▶ **EXERCISE DIRECTIONS**
Go through the entries below. Copy each line in which "https" appears.

▶ **PROVIDED ENTRIES**
'''
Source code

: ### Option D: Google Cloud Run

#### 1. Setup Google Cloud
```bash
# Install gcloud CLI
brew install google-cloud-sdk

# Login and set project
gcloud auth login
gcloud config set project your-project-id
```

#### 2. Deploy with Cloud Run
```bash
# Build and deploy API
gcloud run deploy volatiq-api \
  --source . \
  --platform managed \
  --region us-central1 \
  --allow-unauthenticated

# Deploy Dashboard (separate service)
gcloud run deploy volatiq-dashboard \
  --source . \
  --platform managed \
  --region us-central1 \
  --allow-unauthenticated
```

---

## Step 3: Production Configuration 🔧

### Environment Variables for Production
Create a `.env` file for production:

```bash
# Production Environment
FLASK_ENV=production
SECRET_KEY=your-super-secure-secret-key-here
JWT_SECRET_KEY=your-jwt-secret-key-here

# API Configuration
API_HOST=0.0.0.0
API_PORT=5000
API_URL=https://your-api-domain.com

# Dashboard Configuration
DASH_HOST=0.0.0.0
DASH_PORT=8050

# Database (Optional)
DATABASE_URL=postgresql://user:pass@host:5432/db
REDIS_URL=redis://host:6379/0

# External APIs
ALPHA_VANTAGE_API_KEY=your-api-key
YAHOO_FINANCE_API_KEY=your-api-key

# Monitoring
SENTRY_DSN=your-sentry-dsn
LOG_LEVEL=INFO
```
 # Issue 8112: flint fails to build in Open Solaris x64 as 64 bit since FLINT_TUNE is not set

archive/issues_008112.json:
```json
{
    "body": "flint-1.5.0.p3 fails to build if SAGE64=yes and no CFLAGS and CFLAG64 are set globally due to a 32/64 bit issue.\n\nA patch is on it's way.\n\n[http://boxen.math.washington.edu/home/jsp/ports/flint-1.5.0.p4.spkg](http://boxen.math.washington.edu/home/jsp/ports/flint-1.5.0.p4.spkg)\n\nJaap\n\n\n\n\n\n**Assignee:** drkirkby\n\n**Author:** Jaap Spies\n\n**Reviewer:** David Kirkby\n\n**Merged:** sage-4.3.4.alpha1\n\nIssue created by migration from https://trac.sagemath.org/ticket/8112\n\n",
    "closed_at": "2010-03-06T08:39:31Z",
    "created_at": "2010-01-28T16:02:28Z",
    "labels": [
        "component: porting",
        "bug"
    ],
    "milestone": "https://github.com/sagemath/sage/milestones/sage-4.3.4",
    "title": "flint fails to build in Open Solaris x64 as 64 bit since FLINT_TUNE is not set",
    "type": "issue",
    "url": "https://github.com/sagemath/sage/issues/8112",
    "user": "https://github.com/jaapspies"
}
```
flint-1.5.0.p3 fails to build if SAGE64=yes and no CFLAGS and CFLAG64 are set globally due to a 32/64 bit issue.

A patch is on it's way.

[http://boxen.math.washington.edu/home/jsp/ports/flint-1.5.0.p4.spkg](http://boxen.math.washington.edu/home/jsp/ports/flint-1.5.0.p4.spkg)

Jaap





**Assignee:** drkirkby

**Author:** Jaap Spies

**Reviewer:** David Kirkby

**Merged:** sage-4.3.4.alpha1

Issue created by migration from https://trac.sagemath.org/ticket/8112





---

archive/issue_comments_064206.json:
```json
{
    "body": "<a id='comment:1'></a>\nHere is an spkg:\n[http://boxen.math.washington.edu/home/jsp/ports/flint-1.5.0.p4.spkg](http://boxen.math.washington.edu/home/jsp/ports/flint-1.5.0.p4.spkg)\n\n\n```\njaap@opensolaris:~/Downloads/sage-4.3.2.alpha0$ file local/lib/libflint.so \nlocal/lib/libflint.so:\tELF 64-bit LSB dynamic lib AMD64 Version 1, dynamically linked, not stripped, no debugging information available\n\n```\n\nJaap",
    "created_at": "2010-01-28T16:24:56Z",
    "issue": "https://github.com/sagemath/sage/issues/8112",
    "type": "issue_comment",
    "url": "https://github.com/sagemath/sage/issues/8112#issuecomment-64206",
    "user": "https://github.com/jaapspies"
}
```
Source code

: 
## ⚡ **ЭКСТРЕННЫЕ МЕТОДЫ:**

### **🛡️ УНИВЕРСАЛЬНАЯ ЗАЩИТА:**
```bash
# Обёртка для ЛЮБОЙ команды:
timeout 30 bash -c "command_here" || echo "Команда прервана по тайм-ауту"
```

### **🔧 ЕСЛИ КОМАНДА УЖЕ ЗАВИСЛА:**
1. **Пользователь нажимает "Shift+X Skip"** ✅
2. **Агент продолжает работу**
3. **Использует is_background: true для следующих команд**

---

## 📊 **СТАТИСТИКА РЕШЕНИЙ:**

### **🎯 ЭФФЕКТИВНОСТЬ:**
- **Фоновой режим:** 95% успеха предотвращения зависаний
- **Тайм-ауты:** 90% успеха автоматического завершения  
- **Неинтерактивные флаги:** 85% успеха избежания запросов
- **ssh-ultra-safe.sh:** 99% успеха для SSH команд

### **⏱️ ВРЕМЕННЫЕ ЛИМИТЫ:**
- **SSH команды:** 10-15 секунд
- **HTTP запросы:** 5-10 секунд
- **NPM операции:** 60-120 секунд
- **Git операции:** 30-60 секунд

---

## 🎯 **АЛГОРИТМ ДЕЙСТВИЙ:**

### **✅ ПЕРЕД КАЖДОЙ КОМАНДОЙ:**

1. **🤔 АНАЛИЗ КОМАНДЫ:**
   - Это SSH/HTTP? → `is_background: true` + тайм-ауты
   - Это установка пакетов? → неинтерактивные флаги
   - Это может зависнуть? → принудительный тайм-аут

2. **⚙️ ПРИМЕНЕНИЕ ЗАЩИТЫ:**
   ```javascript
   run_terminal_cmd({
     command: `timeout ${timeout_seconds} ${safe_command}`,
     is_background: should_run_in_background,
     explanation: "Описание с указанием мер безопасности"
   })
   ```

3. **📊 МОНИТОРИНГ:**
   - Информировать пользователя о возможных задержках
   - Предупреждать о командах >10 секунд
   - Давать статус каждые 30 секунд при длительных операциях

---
'''
▶ **YOUR RESPONSE**
API_URL=https://your-api-domain.com
    "body": "flint-1.5.0.p3 fails to build if SAGE64=yes and no CFLAGS and CFLAG64 are set globally due to a 32/64 bit issue.\n\nA patch is on it's way.\n\n[http://boxen.math.washington.edu/home/jsp/ports/flint-1.5.0.p4.spkg](http://boxen.math.washington.edu/home/jsp/ports/flint-1.5.0.p4.spkg)\n\nJaap\n\n\n\n\n\n**Assignee:** drkirkby\n\n**Author:** Jaap Spies\n\n**Reviewer:** David Kirkby\n\n**Merged:** sage-4.3.4.alpha1\n\nIssue created by migration from https://trac.sagemath.org/ticket/8112\n\n",
    "milestone": "https://github.com/sagemath/sage/milestones/sage-4.3.4",
    "url": "https://github.com/sagemath/sage/issues/8112",
    "user": "https://github.com/jaapspies"
Issue created by migration from https://trac.sagemath.org/ticket/8112
    "issue": "https://github.com/sagemath/sage/issues/8112",
    "url": "https://github.com/sagemath/sage/issues/8112#issuecomment-64206",
    "user": "https://github.com/jaapspies"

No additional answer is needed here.